Most of those who fought at Stonewall never lived to see the changes it ushered in. They succumbed to drugs or alcohol or violence, and still later, to AIDS. At the "Stonewall 25" commemoration in 1994, they were pointedly excluded by gays seeking a more mainstream image. Although celebrated today in American film, they're still seen as another oddity, a fad to be replaced soon by something else.

The transgender rights movement faces the same issues that the Gay rights movement faced at Stonewall in 1969.Some Crossdressers just want to pass unnoticed in public, and some Transsexuals want just to melt into society as the girl next door or your typical bloke, after their surgury. Some seek transgender rights through group meetings and conventions. Others, thorugh the talk shows or the university lecture halls. Still others look to the courtrooms or the halls of congress. And some call for a need for more direct confrontation, in light of blatant transsexual murders such as those of Brandon Teena or Tyra Hunter. And sadly, it's still a Straight versus Gay world to many.

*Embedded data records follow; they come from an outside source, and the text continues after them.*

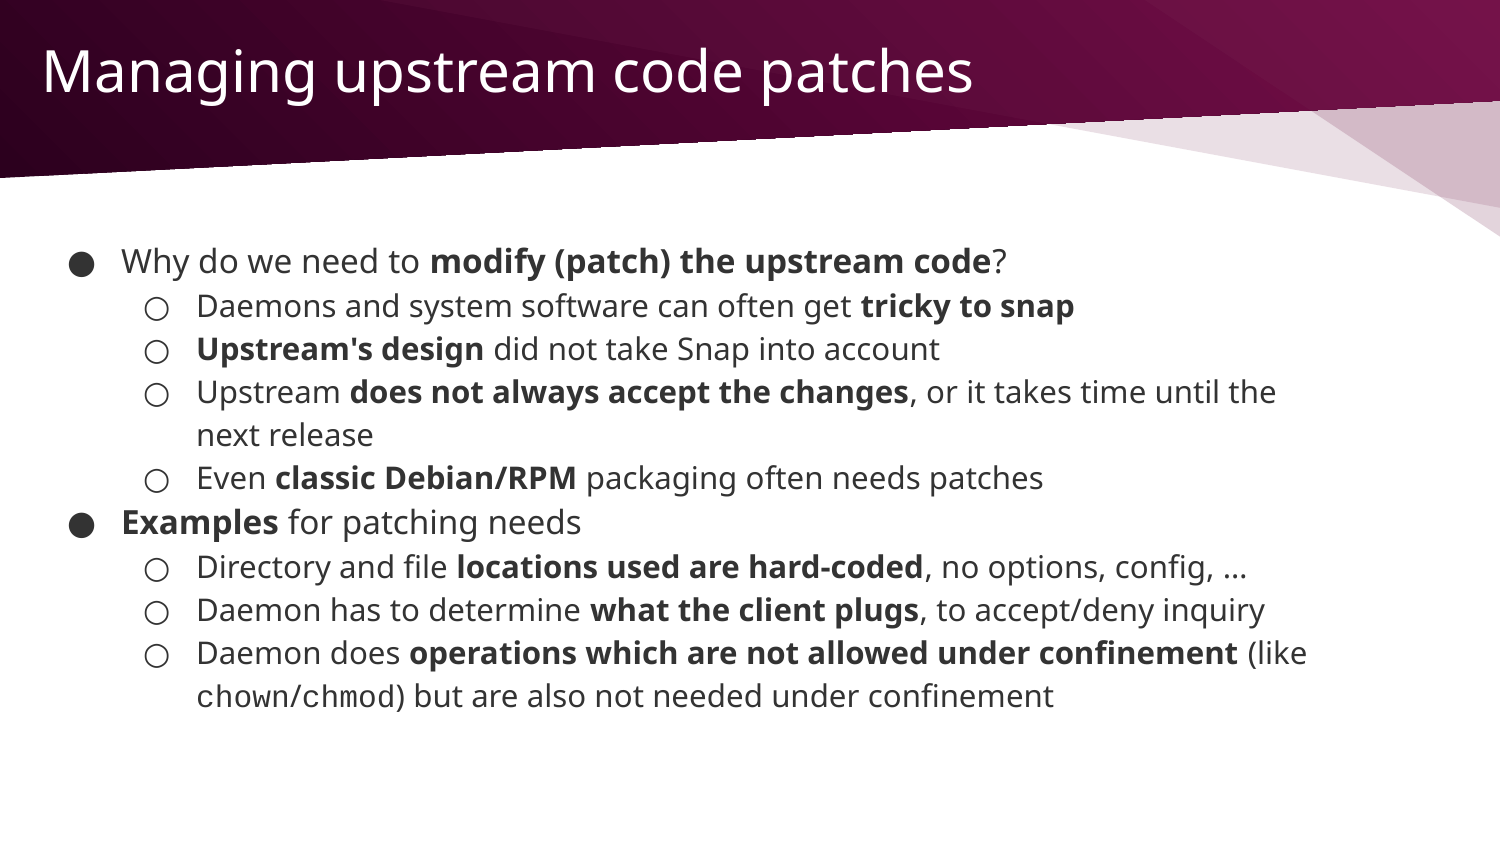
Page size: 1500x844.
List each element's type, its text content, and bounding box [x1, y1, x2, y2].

title Managing upstream code patches [41, 5, 1336, 134]
list Why do we need to modify (patch) the upstream code? Daemons and system software can often get tricky to snap Upstream's design did not take Snap into account Upstream does not always accept the changes, or it takes time until the next release Even classic Debian/RPM packaging often needs patches Examples for patching needs Directory and file locations used are hard-coded, no options, config, … Daemon has to determine what the client plugs, to accept/deny inquiry Daemon does operations which are not allowed under confinement (like chown/chmod) but are also not needed under confinement [35, 229, 1324, 789]
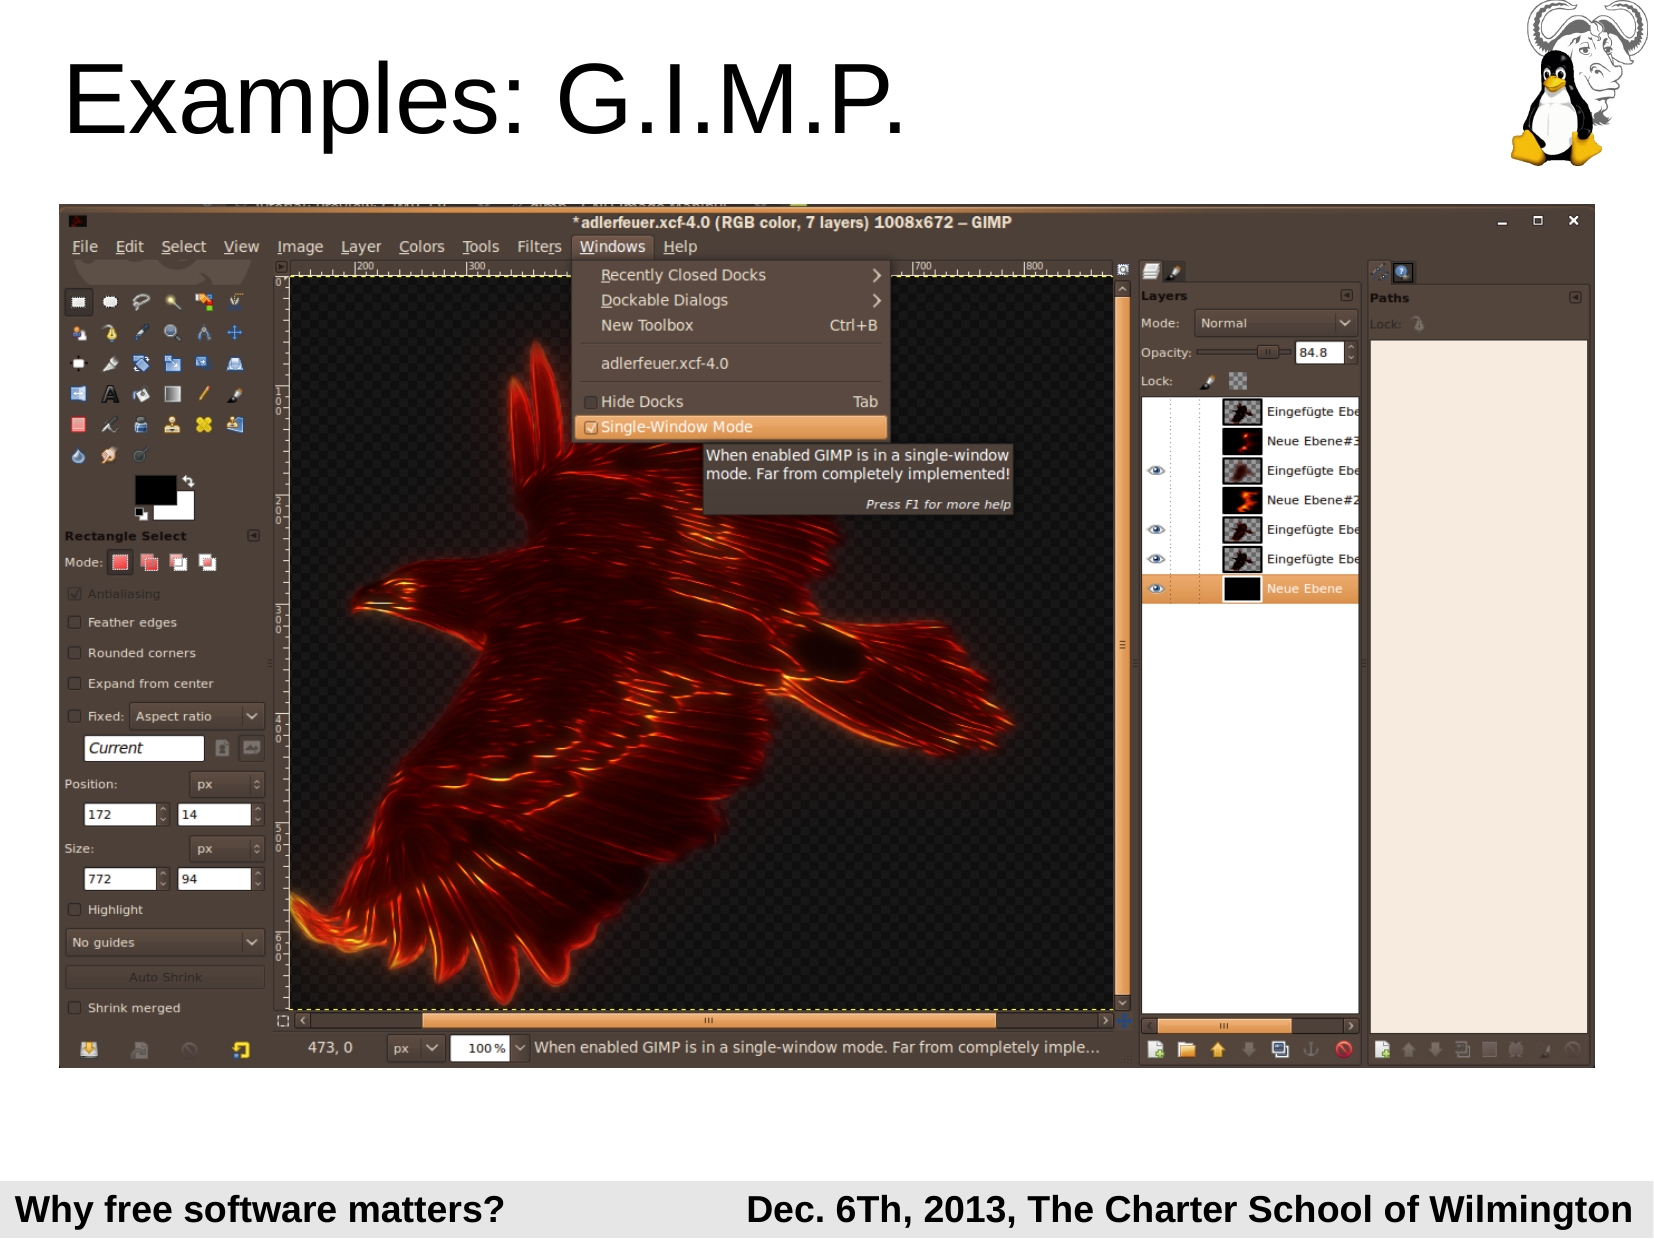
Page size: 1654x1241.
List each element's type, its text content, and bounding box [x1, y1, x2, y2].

picture [59, 204, 1595, 1068]
text_box Why free software matters? Dec. 6Th, 2013, The Charter School of Wilmington [0, 1181, 1654, 1238]
text_box Examples: G.I.M.P. [47, 35, 1501, 163]
picture [1511, 0, 1648, 166]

The transgender community is also divided amongst itself on several other levels. Transsexuals versus crossdressers. The closeted versus the public. Those who pass versus those who don't. Those who are disdainful of shock drag or queens who are too in-your-face. It's okay to want to look like a woman if it's an attractive mainstream passable one, but not a tacky outrageous parody of one.

The transgender movement is just as wracked by politics as the civil rights, antiwar or gay movements. Yet can't we accept that our war has many fronts, involving many different players and forms of struggle? It's not what differentiates us that counts, but what unites us: the commonality of Transgender.